The younger the victim — 15 or under — the more likely they were to be classified as a victim rather than an offender. They say that, “Ambiguity exists because when a juvenile has sex with an adult in exchange for money, the juvenile may have committed a prostitution offense and may also be victim of a statutory or other sex crime. Presumably, when juveniles are pimped by adults they will tend to be seen as victims, and when they take a more active role in soliciting sexual activities, they will tend to be seen as offenders. But some of the categorization may reflect arbitrary features such as the demeanor of the juveniles, the sympathy that individual police officers may have for them, or the policies of the jurisdiction in which the incident occurred.”

So basically, hope you get a nice copper, girls. But don’t hold your breath because 74% of prostitution offenses involving juveniles also involved an arrest of said juveniles. Some cops think it’s the only way to get them off the street. Some cops are woefully ignorant. Jail is not the answer for these children.

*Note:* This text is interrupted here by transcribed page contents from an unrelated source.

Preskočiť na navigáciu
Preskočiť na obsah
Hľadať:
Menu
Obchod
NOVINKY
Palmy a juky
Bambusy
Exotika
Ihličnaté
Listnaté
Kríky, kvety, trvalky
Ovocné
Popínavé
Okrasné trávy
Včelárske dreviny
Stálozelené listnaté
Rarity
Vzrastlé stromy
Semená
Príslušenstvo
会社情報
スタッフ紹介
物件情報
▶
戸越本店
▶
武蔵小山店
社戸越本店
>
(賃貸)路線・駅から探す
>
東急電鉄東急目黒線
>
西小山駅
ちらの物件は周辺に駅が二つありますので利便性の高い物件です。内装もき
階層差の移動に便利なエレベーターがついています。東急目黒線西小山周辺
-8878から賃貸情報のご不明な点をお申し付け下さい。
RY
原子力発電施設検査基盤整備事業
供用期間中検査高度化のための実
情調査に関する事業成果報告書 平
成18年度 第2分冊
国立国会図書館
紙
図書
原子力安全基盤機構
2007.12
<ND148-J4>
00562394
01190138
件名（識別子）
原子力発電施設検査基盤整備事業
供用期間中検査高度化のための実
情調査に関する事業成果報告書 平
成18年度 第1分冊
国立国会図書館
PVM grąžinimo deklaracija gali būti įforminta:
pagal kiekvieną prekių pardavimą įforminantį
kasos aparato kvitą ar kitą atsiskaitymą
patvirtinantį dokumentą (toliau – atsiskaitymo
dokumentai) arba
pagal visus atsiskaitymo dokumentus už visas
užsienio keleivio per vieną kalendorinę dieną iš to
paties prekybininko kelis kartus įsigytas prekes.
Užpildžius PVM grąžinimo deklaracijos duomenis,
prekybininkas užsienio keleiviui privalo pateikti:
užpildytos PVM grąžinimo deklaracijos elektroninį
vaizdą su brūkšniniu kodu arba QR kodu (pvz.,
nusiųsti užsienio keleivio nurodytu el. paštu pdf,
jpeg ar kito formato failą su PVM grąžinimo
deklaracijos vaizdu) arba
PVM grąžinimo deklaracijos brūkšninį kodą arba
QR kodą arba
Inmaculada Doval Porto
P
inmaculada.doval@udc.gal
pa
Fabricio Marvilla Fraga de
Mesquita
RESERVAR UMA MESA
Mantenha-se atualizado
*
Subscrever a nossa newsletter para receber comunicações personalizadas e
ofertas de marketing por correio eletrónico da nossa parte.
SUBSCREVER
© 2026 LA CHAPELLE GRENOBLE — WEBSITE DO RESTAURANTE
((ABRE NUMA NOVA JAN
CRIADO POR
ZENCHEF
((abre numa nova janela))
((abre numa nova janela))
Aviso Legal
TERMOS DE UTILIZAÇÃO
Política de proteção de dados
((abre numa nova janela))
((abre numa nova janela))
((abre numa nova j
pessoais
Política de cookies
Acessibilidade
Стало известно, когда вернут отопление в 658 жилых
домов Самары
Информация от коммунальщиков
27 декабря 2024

Cyntoia Brown is the current poster child for a movement that’s growing, that’s needed to happen for a long, long time. We’re criminalizing behavior that happens under duress and abuse: NPR says that a 2015 report examining the “sexual abuse to prison” pipeline found that “the majority of girls” behind bars have suffered some kind of sexual or physical abuse, with numbers running as high as 81% in the great state of South Carolina. That bastion of liberalism, Oregon? 91%. It was “the victimization driving the abuse,” says NPR, and that led to the “crimes” and the misguided arrests.

So free Cyntoia Brown. Right fucking now. Free all those girls and boys and transgendered teens and gender-queer kids and ambiguously sexed children jailed for the prostitution they were forced into by beatings, by rape, by forced drugs and alcohol. Exonerate them for the crimes, like underage drinking or robbery, they may have committed while they were being sex trafficked and abused by deranged adults. Expunge them their records. Get them mental health services, job counseling, educational resources. Help them reenter society. Help them heal.

We shouldn’t be locking up Cyntoia Brown. Our society shouldn’t be locking up these kids. We should be raising them up, with love, support, and empathy from the hell they’ve suffered at our dregs.